> Исходный текст
_ _ _ _ _

К такому совету Хейердал прислушиваться не захотел. Взяв себя в руки, он написал Олле Нордемару: «Я понимаю, что ты занервничал из-за этого дела Розин, когда она озвучила сумму. Сам я воспринял это совершенно спокойно. Во-первых, моя совесть чиста и в этом деле, и я добьюсь того, что хочу».
В полной уверенности в своих силах и не без высокомерия, он добавил: «Если бы я достаточно интересовался делом, чтобы приехать в суд в Лос-Анджелес, я думаю, что Розин вряд ли удалось бы поживиться» {176} .

_ _ _ _ _

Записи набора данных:

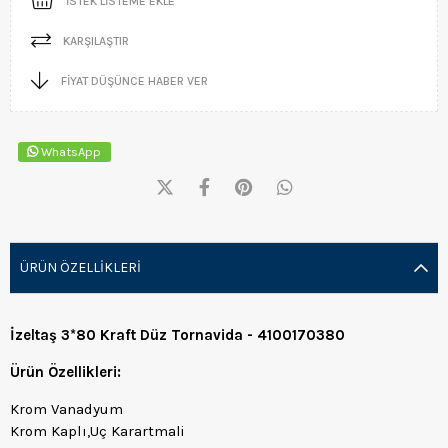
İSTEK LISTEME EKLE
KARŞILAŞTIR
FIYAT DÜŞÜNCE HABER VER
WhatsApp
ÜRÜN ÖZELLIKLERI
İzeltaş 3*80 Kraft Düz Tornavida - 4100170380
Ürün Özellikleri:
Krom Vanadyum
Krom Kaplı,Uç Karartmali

_ _ _ _ _

> Список заданий
1 - Верните все строки листинга без единого изменения, опустив изображения.
2 - Продолжите отрывок о Хейердале и деле Розин после его последнего предложения.

> Ответы ниже
1 -
İSTEK LISTEME EKLE
KARŞILAŞTIR
FIYAT DÜŞÜNCE HABER VER
WhatsApp
ÜRÜN ÖZELLIKLERI
İzeltaş 3*80 Kraft Düz Tornavida - 4100170380
Ürün Özellikleri:
Krom Vanadyum
Krom Kaplı,Uç Karartmali

2 -
Сол Лессер и РКО приняли указание к действию и нашли Туру Хейердалу лучших адвокатов. Чтобы иметь надежду на благоприятный исход дела, они должны были убедить судей в том, что госпожа Розин дала свое согласие на съемку, хотя оно и не представлено в письменном виде. Для этой цели требовался свидетель, и Эрик Хессельберг, единственный из членов экипажа «Кон-Тики», кто присутствовал при съемке, подписал заявление, поддерживающее в этом деле версию Тура.
Но Хейердалу нужен был еще один, более независимый свидетель. Он надеялся, что им станет близкая подруга Арлетт Пуреа, Андреа де Бальманн. Они вместе танцевали перед камерой Тура. Фотографии Андреа не были использованы в книге, но она присутствовала в танцевальных сценах фильма. Тур не сомневался, что она поддержит его версию, согласно которой обе женщины знали, как будут использоваться снимки. По большому секрету, Андреа была «его женщиной» во время пребывания на Таити {177} .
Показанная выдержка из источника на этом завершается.